Ich hoffe inständig das dieser Thread jetzt nicht in eine Aufseher-, Verbände- oder Gewässerbesitzer-Prügel ausartet.

Sicherlich hat der Aufseher einen Fehler gemacht (keinen zweiten Mann, kein Bildbeweis), aber wir sind alle Menschen.
Solange der Aufseher sein Päckchen gelernt hat...

Wenn man jetzt anfangen könnte (und dürfte!) zu schreiben  wer "die Könige" der "_...eingestellten Verfahren weil keine Kriminielle Energie erkennbar..._" sind... 
Ich glaube da kann man Seiten mit füllen, da fällt der eine Aufseher nicht ins Gewicht.


----------



## Thomas9904 (21. Dezember 2016)

*AW: Freispruch für Angler - Aufseher hat schlecht gearbeitet*

Ist viel zu unterschiedlich in den verschiedenen Bundesländern, wie Aufsicht und Kontrolle geregelt sind, und wie Aufseher und Kontrolleure ausgebildet werden (wenn überhaupt teilweise), als dass man da pauschal kritisieren könnte....

Aber es zeigt eben, dass man als Aufseher/Kontrolleur nicht immer automatisch recht hat (was ja viele meinen) oder Recht bekommt!

Sondern, dass das Handeln eines Aufsehers so konsistent, rechtssicher und bei einer Maßnahme auch so dokumentiert und beweisbar sein sollte, dass solche Dinge wie ein solcher Freispruch (oder, je nach Sichtweise, eine ungerechtfertigte Anzeige) nicht passieren kann..


----------



## Gelöschte Mitglieder 136077 (21. Dezember 2016)

*AW: Freispruch für Angler - Aufseher hat schlecht gearbeitet*

Hmm wenn der Staatsanwalt nun schon selbst von "Aussage gegen Aussage" spricht und es keine Beweise gibt wie kommt man dann auf die Idee den Angler dennoch bestrafen zu wollen? 

Nur weil der vielleicht irgendwie vermutet, glaubt das der Aufseher eventuell irgendwie Recht haben könnte bzw. etwas glaubwürdiger ist...Es heisst doch immer so schön : Im Zweifel für den Angeklagten.
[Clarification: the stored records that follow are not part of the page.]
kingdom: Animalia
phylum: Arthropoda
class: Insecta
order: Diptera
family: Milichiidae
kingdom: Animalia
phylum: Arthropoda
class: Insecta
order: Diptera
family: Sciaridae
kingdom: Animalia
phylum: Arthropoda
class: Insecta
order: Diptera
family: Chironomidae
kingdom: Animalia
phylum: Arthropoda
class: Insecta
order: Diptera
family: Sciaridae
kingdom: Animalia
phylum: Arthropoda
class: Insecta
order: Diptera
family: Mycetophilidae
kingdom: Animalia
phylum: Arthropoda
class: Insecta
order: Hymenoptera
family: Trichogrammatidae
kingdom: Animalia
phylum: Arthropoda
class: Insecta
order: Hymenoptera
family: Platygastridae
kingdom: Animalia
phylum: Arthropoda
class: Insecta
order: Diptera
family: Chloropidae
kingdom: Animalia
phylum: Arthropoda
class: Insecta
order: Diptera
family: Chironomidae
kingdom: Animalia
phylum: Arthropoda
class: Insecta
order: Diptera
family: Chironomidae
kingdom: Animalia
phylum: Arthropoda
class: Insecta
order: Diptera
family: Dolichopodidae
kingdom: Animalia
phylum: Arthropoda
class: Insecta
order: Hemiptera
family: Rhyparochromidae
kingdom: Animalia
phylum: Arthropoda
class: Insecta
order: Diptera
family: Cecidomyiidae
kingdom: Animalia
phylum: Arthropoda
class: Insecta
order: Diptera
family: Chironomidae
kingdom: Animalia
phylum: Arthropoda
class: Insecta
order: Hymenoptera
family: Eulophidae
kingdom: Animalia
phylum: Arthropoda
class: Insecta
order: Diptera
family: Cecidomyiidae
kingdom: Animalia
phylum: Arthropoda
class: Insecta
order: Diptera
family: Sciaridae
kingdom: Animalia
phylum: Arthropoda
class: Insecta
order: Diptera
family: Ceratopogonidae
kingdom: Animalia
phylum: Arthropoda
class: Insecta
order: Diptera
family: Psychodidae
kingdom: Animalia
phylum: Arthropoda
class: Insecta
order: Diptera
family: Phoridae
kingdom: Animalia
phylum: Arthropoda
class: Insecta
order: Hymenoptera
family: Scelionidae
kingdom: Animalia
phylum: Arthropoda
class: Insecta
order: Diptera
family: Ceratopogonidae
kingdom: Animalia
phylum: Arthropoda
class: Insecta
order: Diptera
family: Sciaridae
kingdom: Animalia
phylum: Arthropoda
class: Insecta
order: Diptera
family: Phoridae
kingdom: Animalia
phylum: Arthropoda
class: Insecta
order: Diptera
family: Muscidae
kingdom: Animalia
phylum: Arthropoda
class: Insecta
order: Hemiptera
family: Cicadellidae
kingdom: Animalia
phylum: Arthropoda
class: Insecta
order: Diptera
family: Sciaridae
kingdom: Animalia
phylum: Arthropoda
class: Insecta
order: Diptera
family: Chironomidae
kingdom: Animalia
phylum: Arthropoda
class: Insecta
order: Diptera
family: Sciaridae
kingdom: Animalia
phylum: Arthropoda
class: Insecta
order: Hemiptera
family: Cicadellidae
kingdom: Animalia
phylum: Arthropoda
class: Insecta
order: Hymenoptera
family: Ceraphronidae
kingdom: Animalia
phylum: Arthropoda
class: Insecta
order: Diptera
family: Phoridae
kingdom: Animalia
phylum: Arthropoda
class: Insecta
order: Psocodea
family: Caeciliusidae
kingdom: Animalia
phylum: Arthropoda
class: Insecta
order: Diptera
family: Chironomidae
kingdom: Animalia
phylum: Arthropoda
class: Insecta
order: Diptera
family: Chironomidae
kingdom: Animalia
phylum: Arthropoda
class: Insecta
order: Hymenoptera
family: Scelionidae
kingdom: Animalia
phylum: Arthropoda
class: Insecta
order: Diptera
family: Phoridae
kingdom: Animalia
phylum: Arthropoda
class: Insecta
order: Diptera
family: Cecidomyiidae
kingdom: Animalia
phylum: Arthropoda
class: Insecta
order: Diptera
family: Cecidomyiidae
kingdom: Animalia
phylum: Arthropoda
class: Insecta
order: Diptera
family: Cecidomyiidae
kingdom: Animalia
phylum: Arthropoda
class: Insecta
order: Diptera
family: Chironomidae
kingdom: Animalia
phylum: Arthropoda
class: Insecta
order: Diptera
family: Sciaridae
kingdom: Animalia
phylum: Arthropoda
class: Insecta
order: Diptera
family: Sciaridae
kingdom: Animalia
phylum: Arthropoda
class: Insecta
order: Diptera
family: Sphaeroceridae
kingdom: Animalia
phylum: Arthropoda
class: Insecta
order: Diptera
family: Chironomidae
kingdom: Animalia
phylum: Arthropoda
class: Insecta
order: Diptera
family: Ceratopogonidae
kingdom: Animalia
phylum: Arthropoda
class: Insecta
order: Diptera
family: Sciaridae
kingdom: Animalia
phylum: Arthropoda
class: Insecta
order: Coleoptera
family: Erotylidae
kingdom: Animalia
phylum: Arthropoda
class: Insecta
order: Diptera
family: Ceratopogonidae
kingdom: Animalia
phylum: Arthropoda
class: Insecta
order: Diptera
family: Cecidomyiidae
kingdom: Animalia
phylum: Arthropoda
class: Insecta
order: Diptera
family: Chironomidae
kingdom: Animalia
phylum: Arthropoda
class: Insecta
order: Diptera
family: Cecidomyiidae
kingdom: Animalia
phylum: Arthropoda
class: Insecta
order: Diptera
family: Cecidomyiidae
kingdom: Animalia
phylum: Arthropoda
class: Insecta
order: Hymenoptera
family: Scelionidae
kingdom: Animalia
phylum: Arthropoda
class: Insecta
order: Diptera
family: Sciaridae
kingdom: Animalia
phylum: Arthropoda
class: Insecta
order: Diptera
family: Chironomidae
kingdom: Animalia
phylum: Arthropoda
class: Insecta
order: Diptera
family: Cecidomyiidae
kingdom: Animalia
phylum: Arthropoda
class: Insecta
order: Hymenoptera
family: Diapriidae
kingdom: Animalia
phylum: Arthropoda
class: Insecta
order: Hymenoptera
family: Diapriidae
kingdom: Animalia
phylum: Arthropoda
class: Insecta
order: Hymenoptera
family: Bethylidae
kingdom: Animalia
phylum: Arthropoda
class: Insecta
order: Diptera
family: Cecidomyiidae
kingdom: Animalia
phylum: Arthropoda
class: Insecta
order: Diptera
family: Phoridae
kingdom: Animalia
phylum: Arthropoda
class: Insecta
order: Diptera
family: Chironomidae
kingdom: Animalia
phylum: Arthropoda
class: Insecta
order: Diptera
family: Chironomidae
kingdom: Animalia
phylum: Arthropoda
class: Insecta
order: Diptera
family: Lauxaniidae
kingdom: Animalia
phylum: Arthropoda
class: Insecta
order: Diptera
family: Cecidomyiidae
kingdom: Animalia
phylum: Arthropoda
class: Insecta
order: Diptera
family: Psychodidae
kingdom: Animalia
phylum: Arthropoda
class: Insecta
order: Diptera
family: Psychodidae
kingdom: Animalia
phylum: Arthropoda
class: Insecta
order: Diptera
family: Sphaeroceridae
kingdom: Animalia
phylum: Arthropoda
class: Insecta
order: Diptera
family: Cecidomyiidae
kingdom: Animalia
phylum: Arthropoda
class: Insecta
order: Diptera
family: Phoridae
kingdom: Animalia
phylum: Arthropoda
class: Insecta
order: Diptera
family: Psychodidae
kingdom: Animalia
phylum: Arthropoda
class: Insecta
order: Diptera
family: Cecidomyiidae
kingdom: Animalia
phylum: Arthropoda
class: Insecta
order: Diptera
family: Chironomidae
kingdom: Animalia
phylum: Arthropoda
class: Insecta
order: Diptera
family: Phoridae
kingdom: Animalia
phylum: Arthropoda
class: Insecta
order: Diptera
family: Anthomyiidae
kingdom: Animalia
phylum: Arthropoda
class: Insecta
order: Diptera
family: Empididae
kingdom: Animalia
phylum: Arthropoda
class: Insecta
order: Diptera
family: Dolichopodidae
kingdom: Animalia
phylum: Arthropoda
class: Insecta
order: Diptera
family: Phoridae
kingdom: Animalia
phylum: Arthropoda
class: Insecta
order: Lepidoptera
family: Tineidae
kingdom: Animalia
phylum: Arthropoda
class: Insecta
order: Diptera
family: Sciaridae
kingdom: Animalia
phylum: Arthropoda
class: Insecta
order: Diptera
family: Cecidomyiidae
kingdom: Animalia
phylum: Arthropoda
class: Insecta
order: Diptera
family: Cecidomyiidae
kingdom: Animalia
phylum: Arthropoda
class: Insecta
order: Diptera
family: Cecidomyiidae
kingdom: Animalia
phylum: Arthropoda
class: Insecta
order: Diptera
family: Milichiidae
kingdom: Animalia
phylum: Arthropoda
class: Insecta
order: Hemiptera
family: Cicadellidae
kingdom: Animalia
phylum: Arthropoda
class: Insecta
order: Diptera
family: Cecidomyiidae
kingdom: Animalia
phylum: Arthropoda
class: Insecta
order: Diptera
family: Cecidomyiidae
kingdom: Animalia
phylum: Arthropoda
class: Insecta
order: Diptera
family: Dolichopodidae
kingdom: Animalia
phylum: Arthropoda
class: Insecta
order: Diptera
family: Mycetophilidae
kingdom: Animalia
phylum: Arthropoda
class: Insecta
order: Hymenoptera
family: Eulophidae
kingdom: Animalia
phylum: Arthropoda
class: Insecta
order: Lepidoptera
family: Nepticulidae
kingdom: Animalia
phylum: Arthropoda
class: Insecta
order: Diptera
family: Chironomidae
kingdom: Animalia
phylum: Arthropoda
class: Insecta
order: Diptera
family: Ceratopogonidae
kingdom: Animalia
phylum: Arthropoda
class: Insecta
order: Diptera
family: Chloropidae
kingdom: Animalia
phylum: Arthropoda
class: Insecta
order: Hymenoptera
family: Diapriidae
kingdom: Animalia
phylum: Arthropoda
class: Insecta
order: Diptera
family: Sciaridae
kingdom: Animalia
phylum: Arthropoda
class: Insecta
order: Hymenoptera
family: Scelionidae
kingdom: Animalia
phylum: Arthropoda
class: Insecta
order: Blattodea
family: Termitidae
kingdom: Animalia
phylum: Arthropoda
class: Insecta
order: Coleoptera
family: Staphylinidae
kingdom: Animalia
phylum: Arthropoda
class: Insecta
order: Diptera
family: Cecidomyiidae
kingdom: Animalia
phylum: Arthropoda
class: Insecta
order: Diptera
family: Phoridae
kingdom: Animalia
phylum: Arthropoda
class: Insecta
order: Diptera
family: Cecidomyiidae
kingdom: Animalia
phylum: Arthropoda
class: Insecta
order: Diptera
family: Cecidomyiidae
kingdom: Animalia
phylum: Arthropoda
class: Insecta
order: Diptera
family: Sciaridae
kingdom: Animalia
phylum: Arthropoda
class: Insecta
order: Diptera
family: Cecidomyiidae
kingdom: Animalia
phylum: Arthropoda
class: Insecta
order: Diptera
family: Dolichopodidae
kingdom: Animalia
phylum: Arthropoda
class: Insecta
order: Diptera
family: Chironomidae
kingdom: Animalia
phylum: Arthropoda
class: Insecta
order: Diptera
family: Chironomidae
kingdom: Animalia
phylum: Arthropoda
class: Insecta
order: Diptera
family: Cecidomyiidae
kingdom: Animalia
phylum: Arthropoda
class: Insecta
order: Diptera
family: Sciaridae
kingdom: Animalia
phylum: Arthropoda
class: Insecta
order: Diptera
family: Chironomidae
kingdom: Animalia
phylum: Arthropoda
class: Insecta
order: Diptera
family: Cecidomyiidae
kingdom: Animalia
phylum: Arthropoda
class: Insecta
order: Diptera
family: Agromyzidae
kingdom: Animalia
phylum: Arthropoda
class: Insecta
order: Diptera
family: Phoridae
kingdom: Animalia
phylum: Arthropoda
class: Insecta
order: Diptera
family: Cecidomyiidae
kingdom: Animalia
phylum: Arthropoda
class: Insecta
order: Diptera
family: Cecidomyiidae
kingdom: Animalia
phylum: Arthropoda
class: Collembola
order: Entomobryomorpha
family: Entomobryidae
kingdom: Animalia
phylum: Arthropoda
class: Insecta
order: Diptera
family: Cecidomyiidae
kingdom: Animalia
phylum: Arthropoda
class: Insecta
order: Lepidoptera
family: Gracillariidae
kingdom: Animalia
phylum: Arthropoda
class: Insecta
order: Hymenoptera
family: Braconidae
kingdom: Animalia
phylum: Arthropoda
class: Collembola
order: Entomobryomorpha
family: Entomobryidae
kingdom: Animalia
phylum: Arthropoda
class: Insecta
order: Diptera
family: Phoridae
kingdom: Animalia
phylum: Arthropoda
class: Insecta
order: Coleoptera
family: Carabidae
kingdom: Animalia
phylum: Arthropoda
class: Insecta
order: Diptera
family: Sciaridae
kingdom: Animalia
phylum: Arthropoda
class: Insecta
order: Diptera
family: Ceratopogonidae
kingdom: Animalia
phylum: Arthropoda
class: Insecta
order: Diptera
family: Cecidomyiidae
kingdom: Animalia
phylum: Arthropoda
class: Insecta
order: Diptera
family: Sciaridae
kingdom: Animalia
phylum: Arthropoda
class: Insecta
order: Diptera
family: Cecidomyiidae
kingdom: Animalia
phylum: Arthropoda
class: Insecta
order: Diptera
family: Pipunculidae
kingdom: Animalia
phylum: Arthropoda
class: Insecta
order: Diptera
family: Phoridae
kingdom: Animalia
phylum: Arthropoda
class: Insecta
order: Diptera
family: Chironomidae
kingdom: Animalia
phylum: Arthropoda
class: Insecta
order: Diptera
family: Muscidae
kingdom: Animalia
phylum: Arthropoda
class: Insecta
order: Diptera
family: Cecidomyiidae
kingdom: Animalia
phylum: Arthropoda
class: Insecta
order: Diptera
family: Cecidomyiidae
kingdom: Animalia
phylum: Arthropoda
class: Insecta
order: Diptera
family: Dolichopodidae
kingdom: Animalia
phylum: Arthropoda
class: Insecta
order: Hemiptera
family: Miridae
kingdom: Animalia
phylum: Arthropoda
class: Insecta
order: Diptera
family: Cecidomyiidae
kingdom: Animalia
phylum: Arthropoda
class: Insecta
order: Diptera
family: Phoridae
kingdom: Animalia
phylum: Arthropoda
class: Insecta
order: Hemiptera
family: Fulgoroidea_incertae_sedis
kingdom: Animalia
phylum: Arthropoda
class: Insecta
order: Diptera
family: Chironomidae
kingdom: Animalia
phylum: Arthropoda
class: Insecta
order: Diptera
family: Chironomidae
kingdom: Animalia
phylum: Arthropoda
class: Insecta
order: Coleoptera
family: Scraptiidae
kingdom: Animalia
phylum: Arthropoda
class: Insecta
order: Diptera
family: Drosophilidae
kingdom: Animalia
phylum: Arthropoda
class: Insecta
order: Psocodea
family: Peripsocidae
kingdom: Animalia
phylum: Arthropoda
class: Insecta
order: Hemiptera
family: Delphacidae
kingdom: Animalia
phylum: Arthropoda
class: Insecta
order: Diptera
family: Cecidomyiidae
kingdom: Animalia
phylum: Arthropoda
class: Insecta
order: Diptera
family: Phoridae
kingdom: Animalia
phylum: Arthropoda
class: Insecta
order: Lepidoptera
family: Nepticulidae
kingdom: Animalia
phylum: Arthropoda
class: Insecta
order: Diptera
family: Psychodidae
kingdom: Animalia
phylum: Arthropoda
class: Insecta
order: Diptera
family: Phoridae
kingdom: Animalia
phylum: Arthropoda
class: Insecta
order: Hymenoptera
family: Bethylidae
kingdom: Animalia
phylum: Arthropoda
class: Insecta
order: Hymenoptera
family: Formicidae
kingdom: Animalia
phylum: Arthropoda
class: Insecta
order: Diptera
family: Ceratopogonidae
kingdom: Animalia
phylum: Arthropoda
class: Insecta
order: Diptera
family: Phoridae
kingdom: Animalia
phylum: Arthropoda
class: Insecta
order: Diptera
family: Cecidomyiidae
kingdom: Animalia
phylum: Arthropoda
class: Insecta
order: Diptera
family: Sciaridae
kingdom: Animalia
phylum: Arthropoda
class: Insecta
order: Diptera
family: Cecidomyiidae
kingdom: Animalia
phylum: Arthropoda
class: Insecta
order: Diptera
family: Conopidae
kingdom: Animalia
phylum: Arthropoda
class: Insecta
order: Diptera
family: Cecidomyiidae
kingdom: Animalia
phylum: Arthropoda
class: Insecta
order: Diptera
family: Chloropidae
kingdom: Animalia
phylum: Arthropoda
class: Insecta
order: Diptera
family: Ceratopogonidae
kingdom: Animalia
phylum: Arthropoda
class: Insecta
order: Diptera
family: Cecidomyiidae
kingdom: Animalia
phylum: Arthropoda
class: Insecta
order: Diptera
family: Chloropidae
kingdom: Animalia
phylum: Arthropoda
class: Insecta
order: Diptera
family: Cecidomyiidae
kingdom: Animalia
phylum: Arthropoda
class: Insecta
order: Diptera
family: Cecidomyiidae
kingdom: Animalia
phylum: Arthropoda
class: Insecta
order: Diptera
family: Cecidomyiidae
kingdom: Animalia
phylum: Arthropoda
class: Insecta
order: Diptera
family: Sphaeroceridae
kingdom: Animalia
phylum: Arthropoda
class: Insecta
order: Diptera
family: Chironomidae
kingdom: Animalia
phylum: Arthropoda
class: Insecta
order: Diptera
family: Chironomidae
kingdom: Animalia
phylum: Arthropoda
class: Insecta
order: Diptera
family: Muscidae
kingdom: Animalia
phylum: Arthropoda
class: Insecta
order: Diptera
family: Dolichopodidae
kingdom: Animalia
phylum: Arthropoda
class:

Naja gibt ja zum Glück noch den Richter.


----------



## Thomas9904 (21. Dezember 2016)

*AW: Freispruch für Angler - Aufseher hat schlecht gearbeitet*

Weil Aussage gegen Aussage nix bedeutet  - ausser, dass es da am Richter alleine liegt, wie er entscheidet.

Dass man quasi automatisch bei "Aussage gegen Aussage" nicht verurteilt werden könne, ist ein Ammenmärchen ..

Es liegt alleine an der Würdigung der Beweiskraft der Aussagen und Zeugen durch den Richter.

Daher ist ja so notwendig, Aufseher und Kontrolleure erstklassig zu schulen und gut auszubilden, um solche Vorfälle wie hier zu vermeiden..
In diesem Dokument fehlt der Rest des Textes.